Best-laid political plans can fall foul of think-in


Best-laid political plans can fall foul of think-in

World of Politics with Harry McGee

The think-in is a relatively new phenomenon in the political landscape. If memory serves me correctly, they started around the turn-of-the-century with Fianna Fáil being the first to have them.

These days they all follow a similar format; there’s a media doorstep with the leader, an opening speech – and then the party goes into private session to discuss policy issues, sometimes with a guest speaker who is an expert in some area (in housing or the economy or social policy).

So what’s the point of them? Originally, they were half-social, half-business events – a coming together of the politicians after the summer break.

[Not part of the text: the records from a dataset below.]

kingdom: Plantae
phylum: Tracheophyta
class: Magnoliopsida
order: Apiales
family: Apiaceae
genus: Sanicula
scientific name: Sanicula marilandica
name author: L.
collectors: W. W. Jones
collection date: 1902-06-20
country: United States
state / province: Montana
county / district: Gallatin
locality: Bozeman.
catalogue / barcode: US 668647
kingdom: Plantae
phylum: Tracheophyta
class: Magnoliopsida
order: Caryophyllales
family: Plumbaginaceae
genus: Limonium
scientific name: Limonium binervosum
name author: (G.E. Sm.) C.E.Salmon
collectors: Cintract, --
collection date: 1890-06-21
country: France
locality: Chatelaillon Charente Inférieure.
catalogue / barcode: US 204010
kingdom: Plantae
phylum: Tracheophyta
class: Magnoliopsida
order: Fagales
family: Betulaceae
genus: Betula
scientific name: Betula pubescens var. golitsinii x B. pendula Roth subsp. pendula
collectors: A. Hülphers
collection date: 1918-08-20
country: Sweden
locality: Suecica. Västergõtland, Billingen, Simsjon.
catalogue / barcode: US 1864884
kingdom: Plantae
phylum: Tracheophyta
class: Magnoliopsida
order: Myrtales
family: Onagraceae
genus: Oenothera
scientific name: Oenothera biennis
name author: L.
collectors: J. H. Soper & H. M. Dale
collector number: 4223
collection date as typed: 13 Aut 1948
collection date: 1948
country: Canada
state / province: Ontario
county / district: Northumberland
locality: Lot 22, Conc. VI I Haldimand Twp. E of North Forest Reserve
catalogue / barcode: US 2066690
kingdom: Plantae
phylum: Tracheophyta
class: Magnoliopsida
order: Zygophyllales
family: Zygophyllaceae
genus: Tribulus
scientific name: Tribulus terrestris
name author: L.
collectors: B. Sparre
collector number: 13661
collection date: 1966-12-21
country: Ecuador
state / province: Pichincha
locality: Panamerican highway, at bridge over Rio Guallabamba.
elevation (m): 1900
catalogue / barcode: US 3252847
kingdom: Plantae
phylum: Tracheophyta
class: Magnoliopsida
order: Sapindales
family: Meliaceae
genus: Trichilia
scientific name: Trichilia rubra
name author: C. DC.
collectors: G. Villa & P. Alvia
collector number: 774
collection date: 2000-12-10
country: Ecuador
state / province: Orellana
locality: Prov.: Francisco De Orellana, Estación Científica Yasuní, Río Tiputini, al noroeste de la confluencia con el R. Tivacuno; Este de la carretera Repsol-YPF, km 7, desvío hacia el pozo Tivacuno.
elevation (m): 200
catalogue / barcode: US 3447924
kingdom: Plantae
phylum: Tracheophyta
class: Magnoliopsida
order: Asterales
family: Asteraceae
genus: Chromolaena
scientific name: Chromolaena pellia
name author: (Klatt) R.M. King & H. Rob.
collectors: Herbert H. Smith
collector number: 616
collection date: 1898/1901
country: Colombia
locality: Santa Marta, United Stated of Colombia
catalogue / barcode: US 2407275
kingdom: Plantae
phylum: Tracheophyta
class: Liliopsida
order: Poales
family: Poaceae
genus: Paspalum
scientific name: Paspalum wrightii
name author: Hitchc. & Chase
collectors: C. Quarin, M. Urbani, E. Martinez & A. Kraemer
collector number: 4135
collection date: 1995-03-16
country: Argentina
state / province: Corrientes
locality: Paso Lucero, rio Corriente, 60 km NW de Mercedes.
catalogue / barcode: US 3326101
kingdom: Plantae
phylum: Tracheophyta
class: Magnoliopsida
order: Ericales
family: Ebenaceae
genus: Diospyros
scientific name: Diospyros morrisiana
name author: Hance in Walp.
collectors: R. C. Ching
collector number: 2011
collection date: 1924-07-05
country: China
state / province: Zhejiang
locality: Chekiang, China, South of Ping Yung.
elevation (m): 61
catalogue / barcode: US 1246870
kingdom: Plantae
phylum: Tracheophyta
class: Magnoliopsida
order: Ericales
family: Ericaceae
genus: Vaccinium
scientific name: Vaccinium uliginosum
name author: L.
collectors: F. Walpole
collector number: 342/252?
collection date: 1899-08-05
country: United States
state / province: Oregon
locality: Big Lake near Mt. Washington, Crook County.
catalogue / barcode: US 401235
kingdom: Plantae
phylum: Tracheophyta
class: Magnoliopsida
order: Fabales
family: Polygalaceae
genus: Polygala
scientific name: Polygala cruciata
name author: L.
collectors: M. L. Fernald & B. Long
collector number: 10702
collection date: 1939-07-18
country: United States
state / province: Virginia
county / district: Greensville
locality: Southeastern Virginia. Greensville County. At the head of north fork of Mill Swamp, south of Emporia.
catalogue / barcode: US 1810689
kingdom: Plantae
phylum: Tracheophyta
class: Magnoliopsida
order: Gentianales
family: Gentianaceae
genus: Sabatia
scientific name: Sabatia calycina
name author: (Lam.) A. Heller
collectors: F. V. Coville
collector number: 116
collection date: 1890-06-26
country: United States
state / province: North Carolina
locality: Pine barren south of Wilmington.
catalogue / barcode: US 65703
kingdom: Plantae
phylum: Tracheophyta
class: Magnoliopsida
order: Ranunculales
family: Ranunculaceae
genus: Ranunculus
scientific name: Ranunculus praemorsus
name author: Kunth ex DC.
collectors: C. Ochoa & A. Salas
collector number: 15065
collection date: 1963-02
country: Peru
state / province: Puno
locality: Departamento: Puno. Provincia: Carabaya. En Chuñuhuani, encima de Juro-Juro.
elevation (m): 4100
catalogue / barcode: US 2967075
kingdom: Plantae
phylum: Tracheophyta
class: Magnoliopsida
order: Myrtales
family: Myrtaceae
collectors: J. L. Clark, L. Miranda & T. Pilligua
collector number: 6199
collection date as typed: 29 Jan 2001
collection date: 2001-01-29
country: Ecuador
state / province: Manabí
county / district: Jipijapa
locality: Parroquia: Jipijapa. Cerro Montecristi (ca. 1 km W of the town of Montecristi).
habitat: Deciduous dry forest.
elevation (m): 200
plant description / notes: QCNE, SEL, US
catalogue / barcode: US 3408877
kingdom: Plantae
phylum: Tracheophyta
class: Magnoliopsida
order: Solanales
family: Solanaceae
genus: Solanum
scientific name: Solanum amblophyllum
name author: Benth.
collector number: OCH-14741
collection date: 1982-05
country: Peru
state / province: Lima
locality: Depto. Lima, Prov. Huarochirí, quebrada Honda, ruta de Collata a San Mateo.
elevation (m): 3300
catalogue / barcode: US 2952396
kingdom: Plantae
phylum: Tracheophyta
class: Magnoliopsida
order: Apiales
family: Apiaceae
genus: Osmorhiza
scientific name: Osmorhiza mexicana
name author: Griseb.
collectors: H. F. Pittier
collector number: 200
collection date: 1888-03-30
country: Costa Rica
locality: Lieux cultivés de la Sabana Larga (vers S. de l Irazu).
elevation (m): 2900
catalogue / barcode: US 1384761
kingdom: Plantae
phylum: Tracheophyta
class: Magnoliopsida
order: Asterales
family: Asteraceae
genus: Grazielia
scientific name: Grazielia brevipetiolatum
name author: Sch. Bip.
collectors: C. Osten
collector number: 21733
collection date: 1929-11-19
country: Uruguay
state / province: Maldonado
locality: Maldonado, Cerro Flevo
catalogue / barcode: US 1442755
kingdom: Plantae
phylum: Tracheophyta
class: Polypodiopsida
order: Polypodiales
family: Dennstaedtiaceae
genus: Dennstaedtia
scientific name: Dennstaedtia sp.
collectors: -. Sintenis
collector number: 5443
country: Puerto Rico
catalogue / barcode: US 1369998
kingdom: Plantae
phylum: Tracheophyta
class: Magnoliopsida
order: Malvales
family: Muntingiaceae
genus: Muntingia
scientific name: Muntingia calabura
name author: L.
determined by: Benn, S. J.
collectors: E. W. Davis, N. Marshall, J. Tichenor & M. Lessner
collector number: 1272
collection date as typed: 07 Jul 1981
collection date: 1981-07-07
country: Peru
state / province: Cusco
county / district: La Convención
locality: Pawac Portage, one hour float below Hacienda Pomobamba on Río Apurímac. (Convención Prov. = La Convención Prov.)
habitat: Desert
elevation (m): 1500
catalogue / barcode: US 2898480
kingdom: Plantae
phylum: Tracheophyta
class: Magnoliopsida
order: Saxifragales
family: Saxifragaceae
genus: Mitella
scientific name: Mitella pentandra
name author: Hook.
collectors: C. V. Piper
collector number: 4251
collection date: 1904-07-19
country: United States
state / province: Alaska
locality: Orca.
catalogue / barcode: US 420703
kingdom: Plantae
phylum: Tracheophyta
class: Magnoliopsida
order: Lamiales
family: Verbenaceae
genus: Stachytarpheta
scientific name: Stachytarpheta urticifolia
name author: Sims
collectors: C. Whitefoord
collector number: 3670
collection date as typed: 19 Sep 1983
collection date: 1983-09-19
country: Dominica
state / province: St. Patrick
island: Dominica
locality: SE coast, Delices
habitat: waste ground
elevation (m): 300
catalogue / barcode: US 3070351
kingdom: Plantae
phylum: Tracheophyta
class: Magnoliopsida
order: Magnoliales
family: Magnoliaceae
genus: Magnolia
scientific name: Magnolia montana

They were mainly in-house events, but quickly they evolved into mainly media events; so much so that they have become a part of the calendar in September. Each of the parties coordinates their events to ensure there is not too violent a clash with the think-in of another party.

They ensure there is always one memorable policy announcement or statement from the leader that will generate headlines. For a day – unless something else very dramatic is happening in the world – the party can essentially dominate the media agenda.

The ace of think-ins was the Fianna Fáil meeting in West Cork in 2004 when Bertie Ahern invited Fr Sean Healy – of Social Justice Ireland, then CORI – to address the troops.

It came a year after Charlie McCreevy had been ousted from the saddle in the Department of Finance. McCreevy had championed individualism and capitalism during his term.

“When I have it, I spend it,” he once famously remarked.

Ahern had his political antennae up and knew that the mood was changing in relation to McCreevy’s world view. So he came up with the Inchydoney Strategy at the eponymous West Cork resort. Healy’s message was unambiguously that of social justice.

Pictured: Then-Taoiseach Brian Cowen, arriving for the Fianna Fail Parliamentary Party meeting in Galway – this one in the Clayton Hotel in 2008.